If there are messages that you want to keep, you should move or copy them to a mailbox stored on your Mac before removing the account. This ensures that these emails will still be accessible even after the account is removed. You can do this by creating a mailbox in the "On My Mac" section in the Mail sidebar and moving your emails there.

For a more detailed guide on how to do this, you can check out this Apple Support page.
 

ignatius345

macrumors 604
Aug 20, 2015
7,640
13,087
When you remove a POP email account from the Apple Mail app, the account's email messages are removed from your Mac. However, copies of these messages will remain on the mail server and can still be accessed through webmail or other email clients.

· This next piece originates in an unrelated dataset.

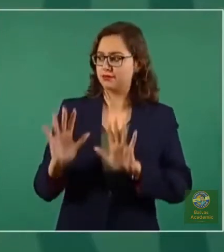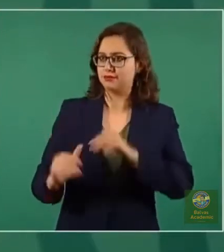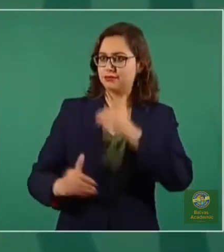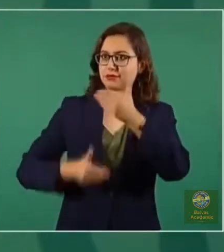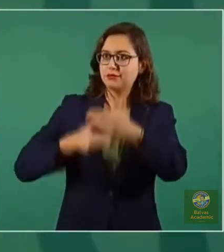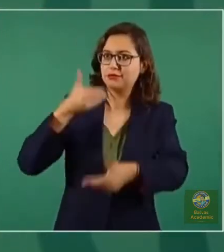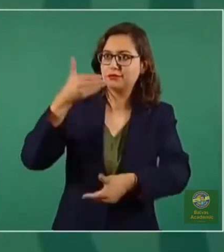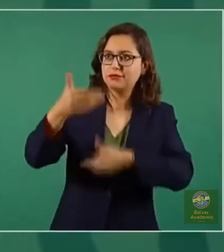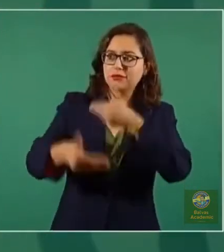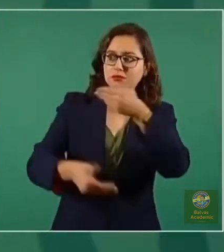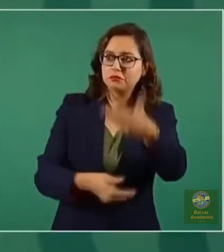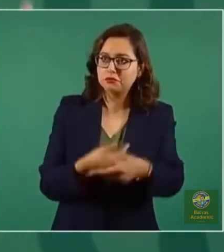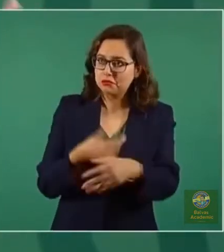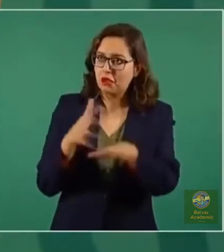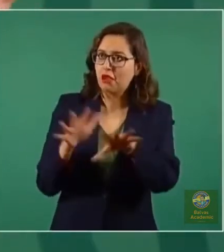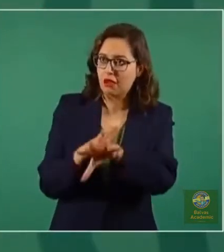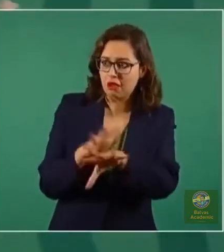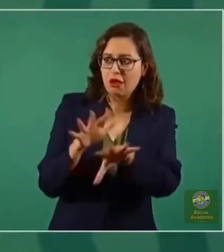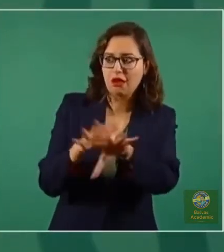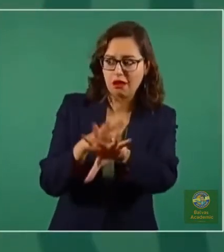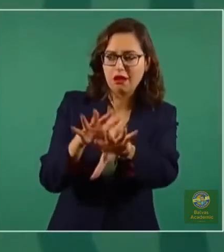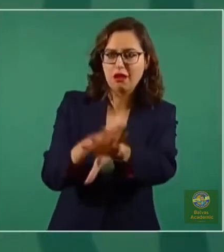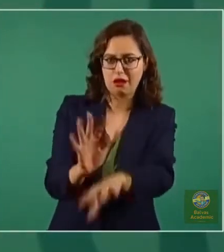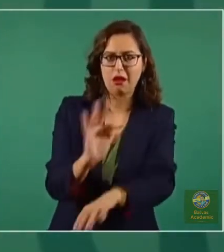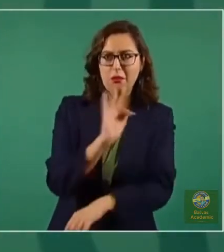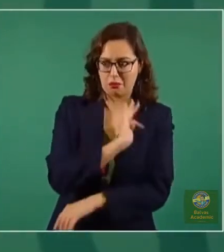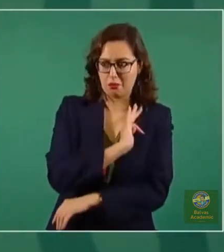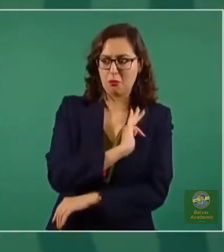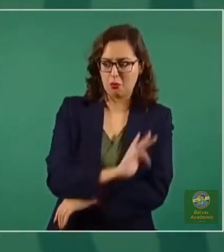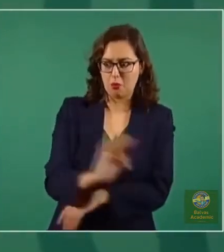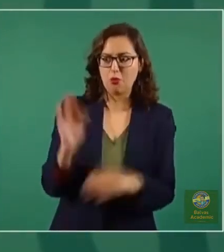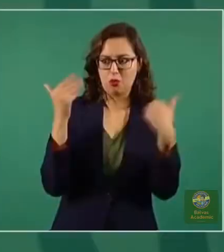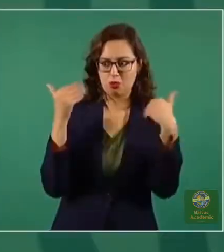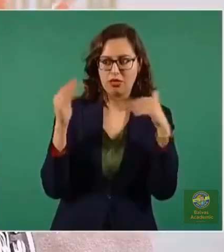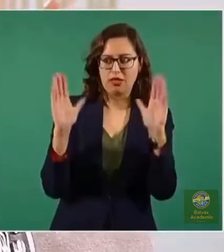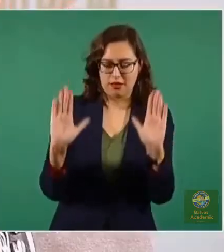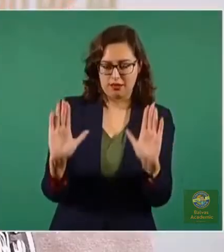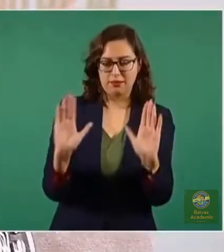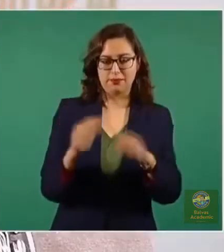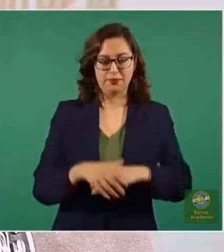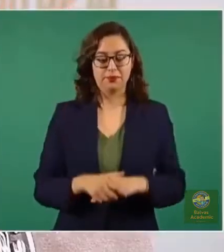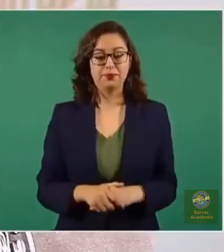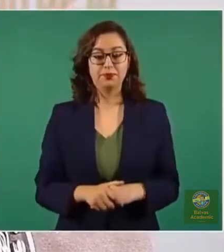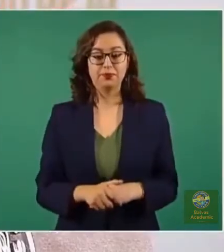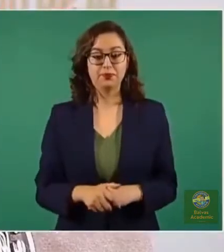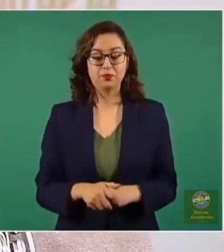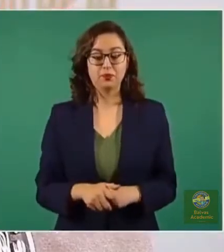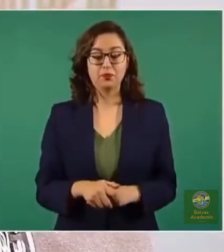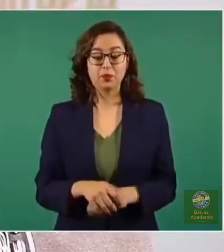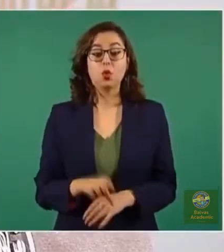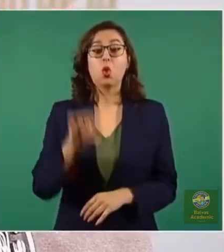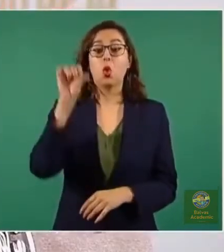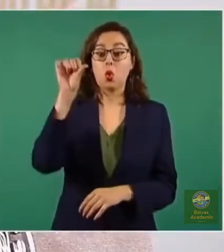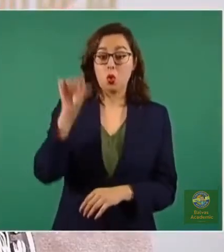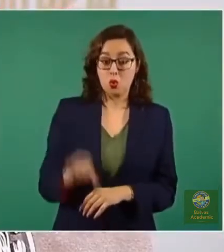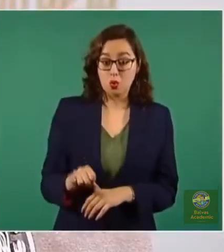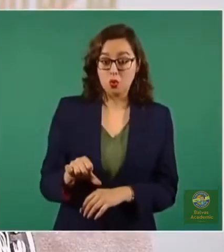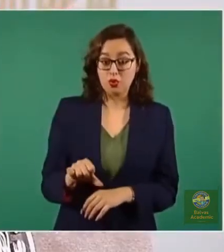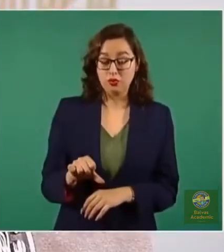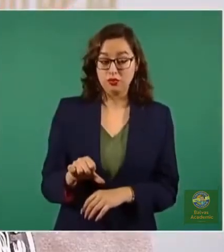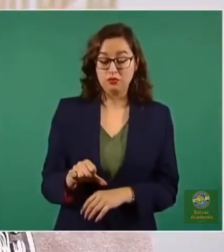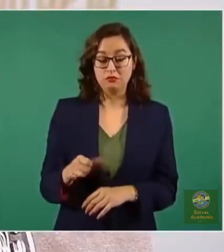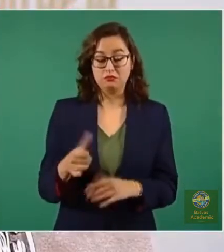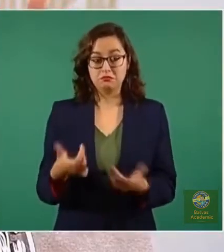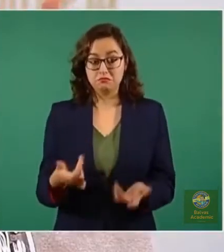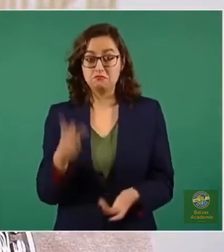evidencia sólida que cambie esa perspectiva. Hoy no existe evidencia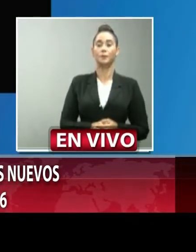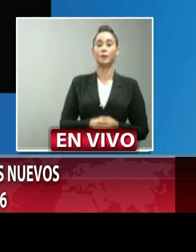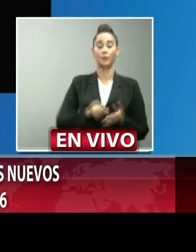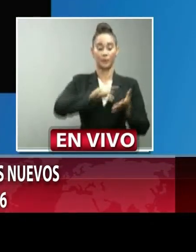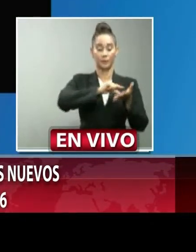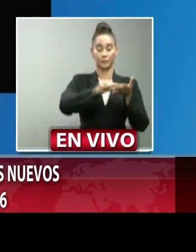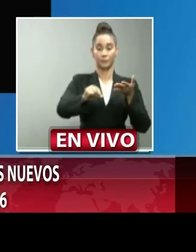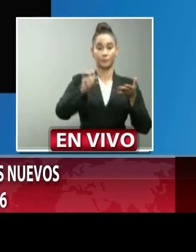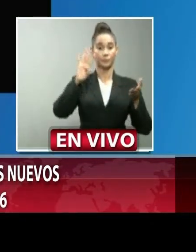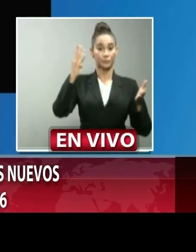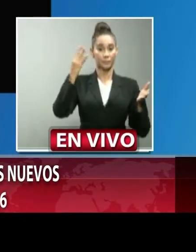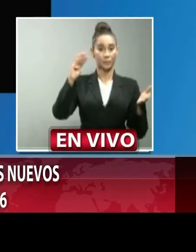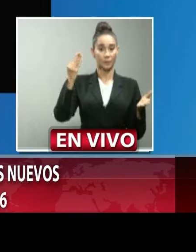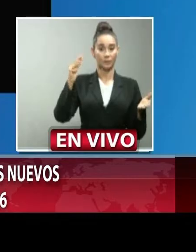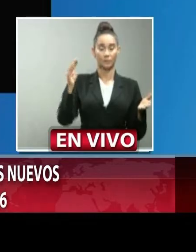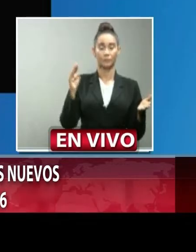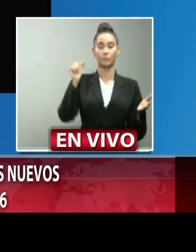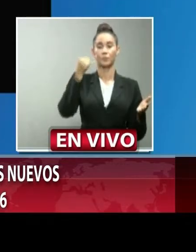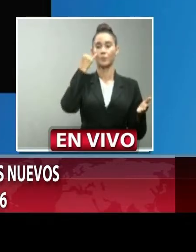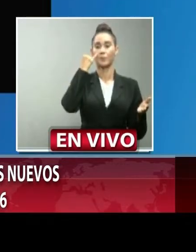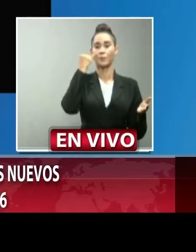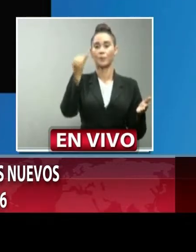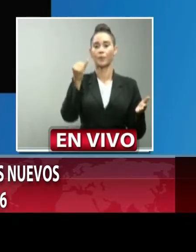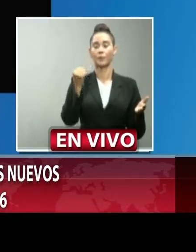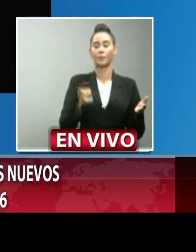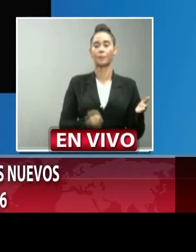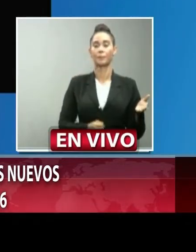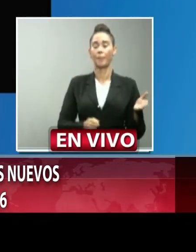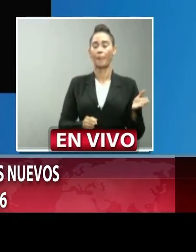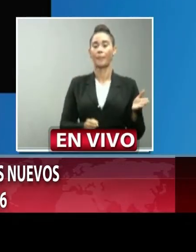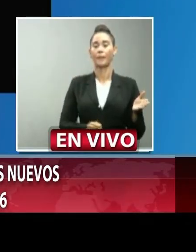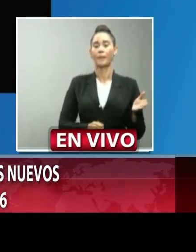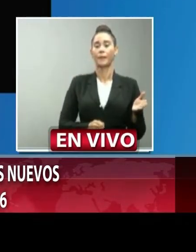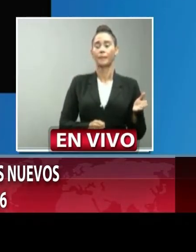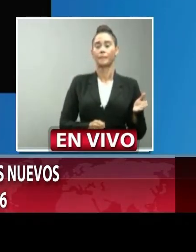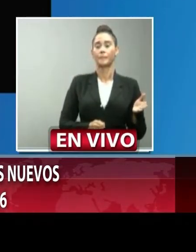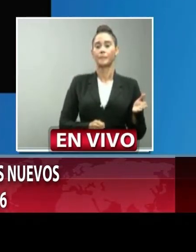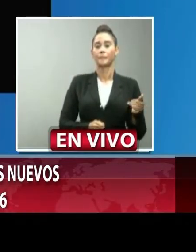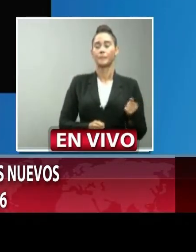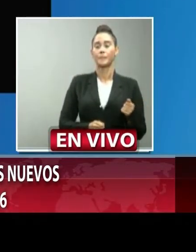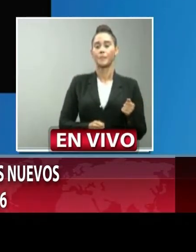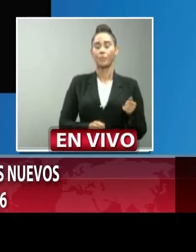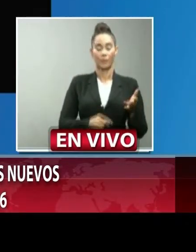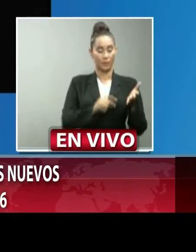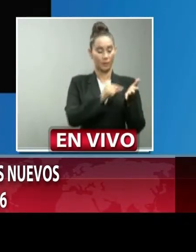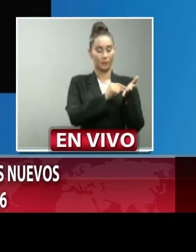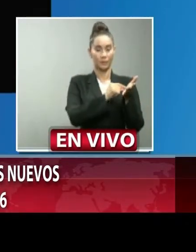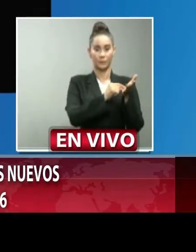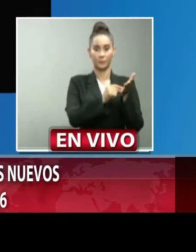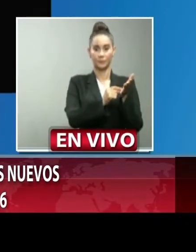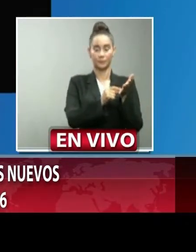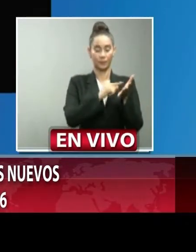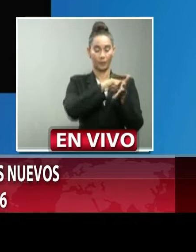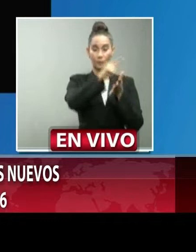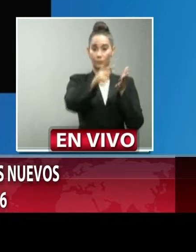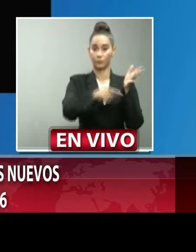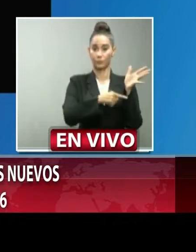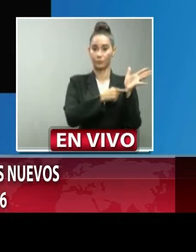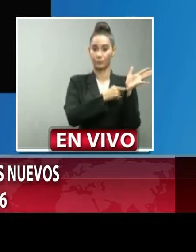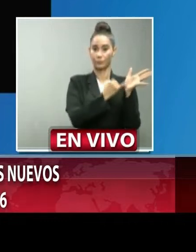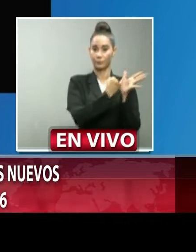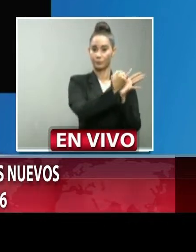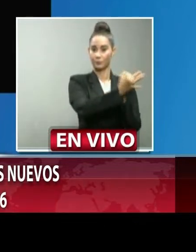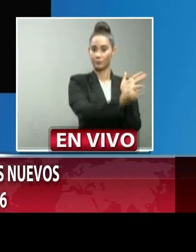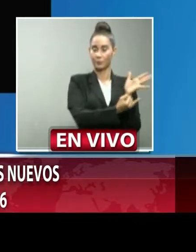azul pueden ver los tamizados aquí tenemos la gráfica de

I don't think this is accurate. What you're describing sounds a lot more like how IMAP works: it mirrors what's on the email server and downloads copies. What's stored on the Mac is also stored on the server, so there are no issues if you log in with multiple devices.

POP, on the other hand, fetches emails from the server and (if I'm remembering correctly) either deletes them from the server or leaves the originals there, depending on how the email client is configured. POP is an older standard that dates back to the days when an end user wasn't likely to have much server-side storage, so it was designed to just pass along email to its end storage destination of the user's local hard drive.

In any case, the safest course of action is -- as you say -- to copy all emails to an On My Mac folder.